2. Substitutionalism: The President as the epitomy of nationhood
Zanuism operates on the basis of substitutionalism, that is, the simplistic premise that the Party is the embodiment of the Nation or rather that the party is superior to government. It makes the people and the party synonymous. The party in turn becomes synonymous with government.
10 This is how Zanuists achieved the conflation of State and party. But the party itself remains a hostage of its Central Committee, which in turn is a servant of the Politburo. The primacy of Patronage within liberation movement politics reduces the politburo into a handmaid of the State President. In post-independence Zimbabwe the term People has,
in real terms, always meant the president and his cronies and what they think and want the people to think. The terms Zimbabwe, Zimbabwean interests, sovereignty, values etc,
describe what the president thinks, feels and believes and not necessarily the popular sentiment of the masses. Free politics and dissent are anathema to the survival of Zanuism.
11
Substitutionalism can only work through an absolute control of information and therefore knowledge, which is power, self-agency and capacity.
12 In its most absurd form, substitutionalism seeks to vest in the president's hirelings a monopoly to tell lies, malign and exercise force. It functions either through crude force or fraud, whereby the State either withholds, withdraws or threatens one's privileges, interests and basis of livelihood. This explains why sections of the intelligentsia become morally mortgaged to the political elite, either through inducement or undue influence. The result is a choir of intellectuals parroting the leaders' infallibility and some constructed patriotism.

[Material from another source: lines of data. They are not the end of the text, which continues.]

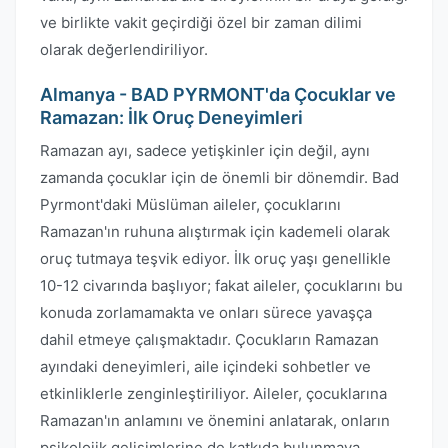
ve birlikte vakit geçirdiği özel bir zaman dilimi
olarak değerlendiriliyor.
Almanya - BAD PYRMONT'da Çocuklar ve
Ramazan: İlk Oruç Deneyimleri
Ramazan ayı, sadece yetişkinler için değil, aynı
zamanda çocuklar için de önemli bir dönemdir. Bad
Pyrmont'daki Müslüman aileler, çocuklarını
Ramazan'ın ruhuna alıştırmak için kademeli olarak
oruç tutmaya teşvik ediyor. İlk oruç yaşı genellikle
10-12 civarında başlıyor; fakat aileler, çocuklarını bu
konuda zorlamamakta ve onları sürece yavaşça
dahil etmeye çalışmaktadır. Çocukların Ramazan
ayındaki deneyimleri, aile içindeki sohbetler ve
etkinliklerle zenginleştiriliyor. Aileler, çocuklarına
Ramazan'ın anlamını ve önemini anlatarak, onların
psikolojik gelişimlerine de katkıda bulunmaya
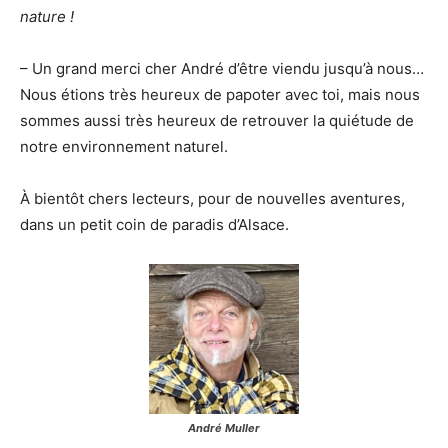
nature !
– Un grand merci cher André d’être viendu jusqu’à nous…
Nous étions très heureux de papoter avec toi, mais nous
sommes aussi très heureux de retrouver la quiétude de
notre environnement naturel.
À bientôt chers lecteurs, pour de nouvelles aventures,
dans un petit coin de paradis d’Alsace.
André Muller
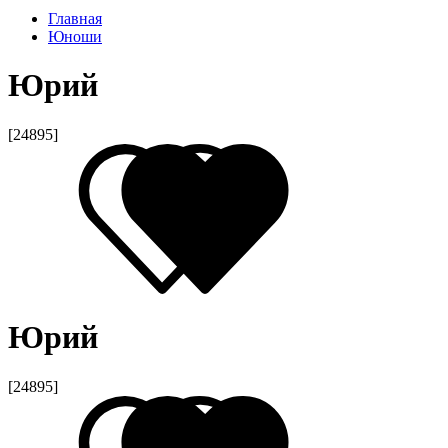
Главная
Юноши
Юрий
[24895]
Юрий
[24895]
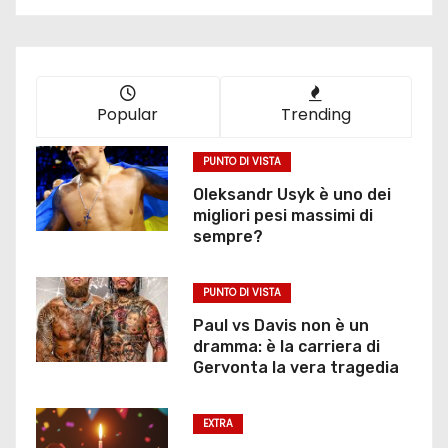
Popular
Trending
PUNTO DI VISTA
Oleksandr Usyk è uno dei
migliori pesi massimi di
sempre?
PUNTO DI VISTA
Paul vs Davis non è un
dramma: è la carriera di
Gervonta la vera tragedia
EXTRA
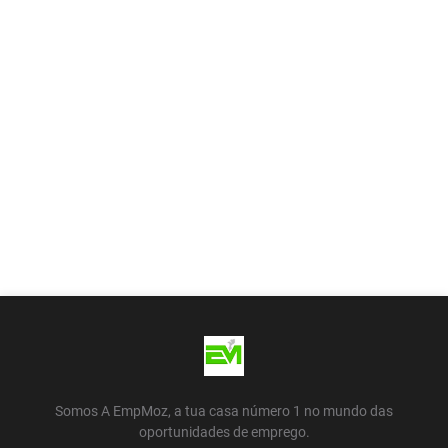
Somos A EmpMoz, a tua casa número 1 no mundo das
oportunidades de emprego.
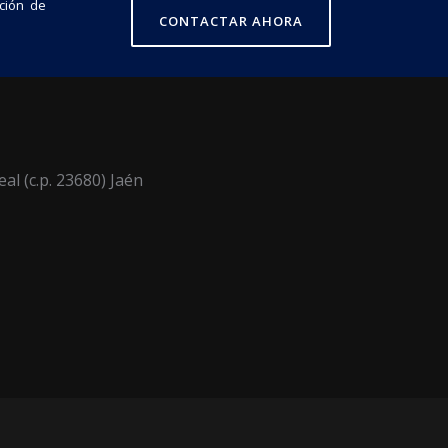
ción de
CONTACTAR AHORA
eal (c.p. 23680) Jaén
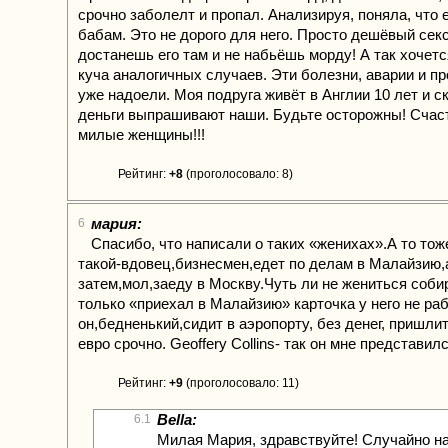
срочно заболелт и пропал. Анализируя, поняла, что 
бабам. Это не дорого для него. Просто дешёвый секс
достанешь его там и не набьёшь морду! А так хочет
куча аналогичных случаев. Эти болезни, аварии и п
уже надоели. Моя подруга живёт в Англии 10 лет и с
деньги выпрашивают наши. Будьте осторожны! Счаст
милые женщины!!!
Рейтинг:
+8
(проголосовало: 8)
мария:
6
Спасибо, что написали о таких «женихах».А то то
такой-вдовец,бизнесмен,едет по делам в Малайзию,
затем,мол,заеду в Москву.Чуть ли не жениться соби
только «приехал в Малайзию» карточка у него не раб
он,бедненький,сидит в аэропорту, без денег, пришли
евро срочно. Geoffery Collins- так он мне представил
Рейтинг:
+9
(проголосовало: 11)
Bella:
6.1
Милая Мария, здравствуйте! Случайно н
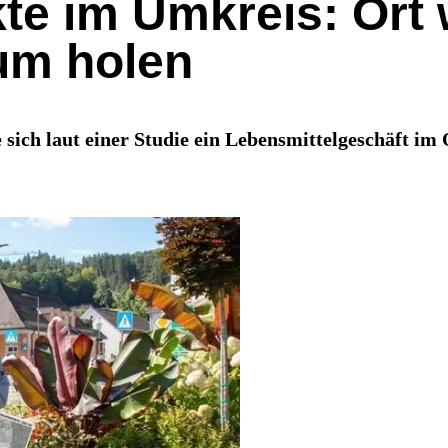
kte im Umkreis: Ort 
um holen
ich laut einer Studie ein Lebensmittelgeschäft im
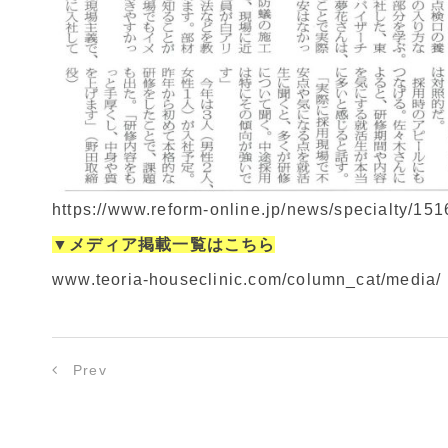
https://www.reform-online.jp/news/specialty/15
▼メディア掲載一覧はこちら
www.teoria-houseclinic.com/column_cat/media/
Prev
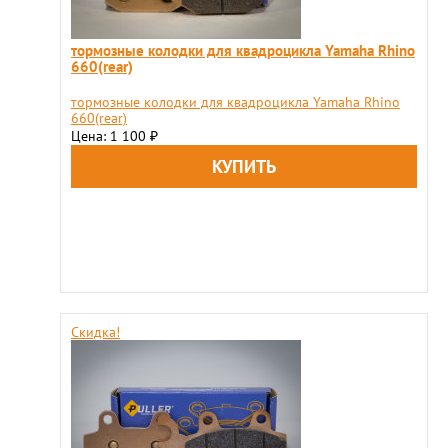
тормозные колодки для квадроцикла Yamaha Rhino
660(rear)
тормозные колодки для квадроцикла Yamaha Rhino
660(rear)
Цена: 1 100
₽
Скидка!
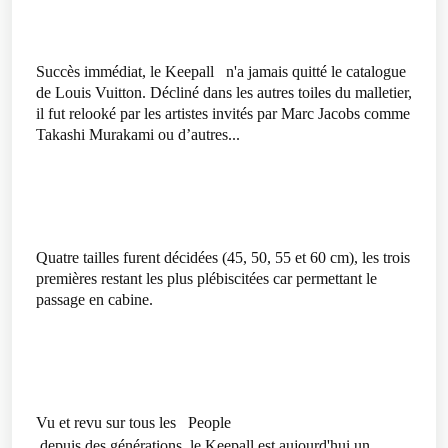
Succès immédiat, le
Keepall
n'a jamais quitté le catalogue
de Louis Vuitton. Décliné dans les autres toiles du malletier,
il fut relooké par les artistes invités par Marc Jacobs comme
Takashi Murakami ou d’autres...
Quatre tailles furent décidées (45, 50, 55 et 60 cm), les trois
premières restant les plus plébiscitées car permettant le
passage en cabine.
Vu et revu sur tous les
People
depuis des générations, le Keepall est aujourd'hui un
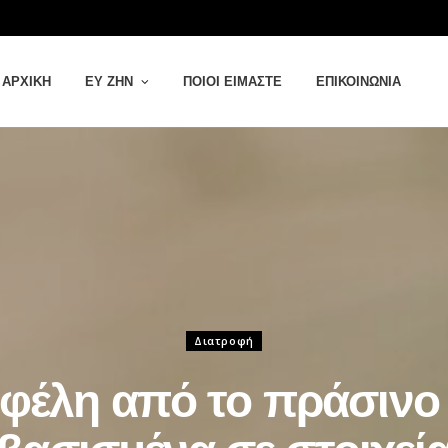
ΑΡΧΙΚΉ
ΕΥ ΖΗΝ
ΠΟΙΟΙ ΕΊΜΑΣΤΕ
ΕΠΙΚΟΙΝΩΝΊΑ
Διατροφή
οφέλη από το πράσινο 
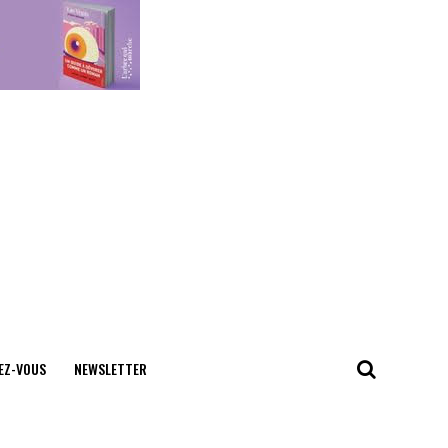
EZ-VOUS
NEWSLETTER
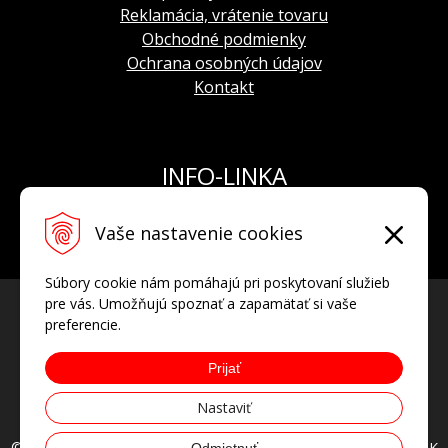
Reklamácia, vrátenie tovaru
Obchodné podmienky
Ochrana osobných údajov
Kontakt
INFO-LINKA
Tel.: +421 908 924 093
Vaše nastavenie cookies
E-mail:
info@hodinkyvostok.sk
Súbory cookie nám pomáhajú pri poskytovaní služieb
pre vás. Umožňujú spoznať a zapamätať si vaše
preferencie.
Prijať
Nastaviť
© 2026 HODINKYVOSTOK.SK oficiálny predajca hodiniek VOSTOK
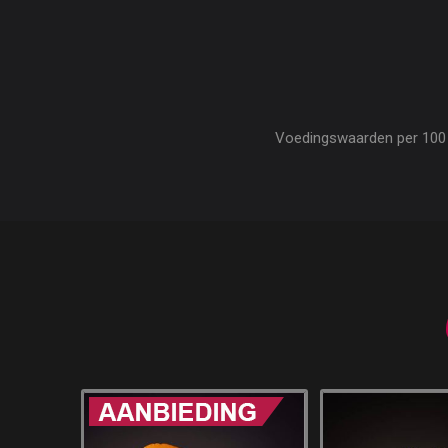
Voedingswaarden per 100 gr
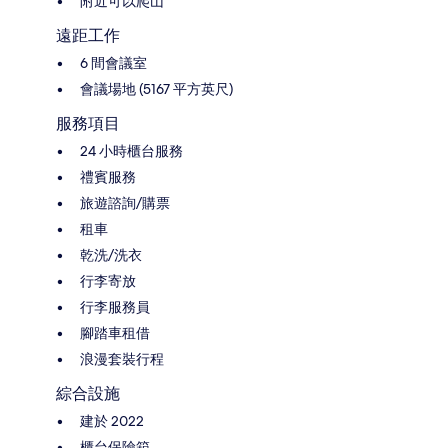
附近可以爬山
遠距工作
6 間會議室
會議場地 (5167 平方英尺)
服務項目
24 小時櫃台服務
禮賓服務
旅遊諮詢/購票
租車
乾洗/洗衣
行李寄放
行李服務員
腳踏車租借
浪漫套裝行程
綜合設施
建於 2022
櫃台保險箱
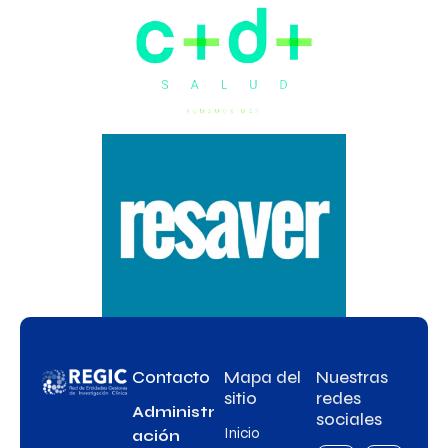
Contacto
Mapa del
Nuestras
sitio
redes
Administr
sociales
Inicio
ación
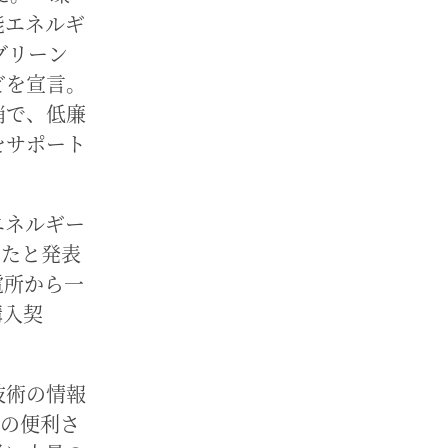
能エネルギ
グリーン
どを宣言。
消で、低廉
をサポート
エネルギー
したと発表
電所から一
購入契
技術の情報
活の便利さ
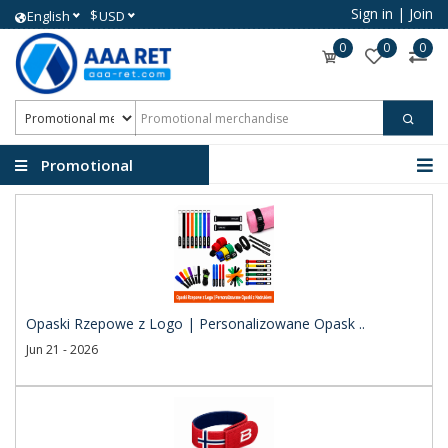
Sign in
|
Join
$
English
USD
0
0
0
Promotional
merchandise
Opaski Rzepowe z Logo | Personalizowane Opask ..
Jun 21 - 2026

Ultimately substitutionalism produces a crisis of both leadership and follower-ship. The crisis of leadership results in the celebration of mediocrity at the expense of ability. This in turn triggers off a crisis of follower-ship as a troop of political clowns fall over each other trying to please the leader for their personal gain. National interests are kept at the periphery of this selfish game of intrigue and deception. The crisis of leadership in Zimbabwe has been and continues to be the most productive industry for bad governance and corruption. Whereas the crisis of follower-ship has been productive of two corresponding vices, namely inaction and impasse of perception. Substitutionalism undermines the moral fabric of society, kills initiative and gives birth to social, economic and political conflict.
The absolute power of the leader in the substitutionalist system marginalizes the role of institutions and the constitution. Without institutions and regard for the constitution, there can be no transparent, accountable or democratic governance. This is the curse of post-independence Zimbabwe, an era that started off promising heavenly hope but has eventuated in abysmal darkness at midday. What follows is a description of the various events and processes that illustrate the nature of the national crisis.
Footnotes:
- I extracted this analysis from a collection of Robert Gabriel Mugabe's addresses to the Zanu PF central Committee in Mozambique between the years 1977 to 1979 produced by Mambo Press, 1985.
- This is why it is imperative to investigate the critical role played by social movements in averting one-party rule in Zimbabwe both before and after 1990. Such a study might help shed light on why the state has been most brutal in its response to protests by workers, students and civic groups. The activities of these social movements seem to be closely linked to the emergence of stronger opposition political formations in the late 1990s.
- The success of social movements in Zimbabwe has been their ability to create spaces that are "subversive" of substitutionalism. Resultantly, they have been able to produce alternative information and therefore knowledge, power and related capacity to engage in either resistance or self-liberation.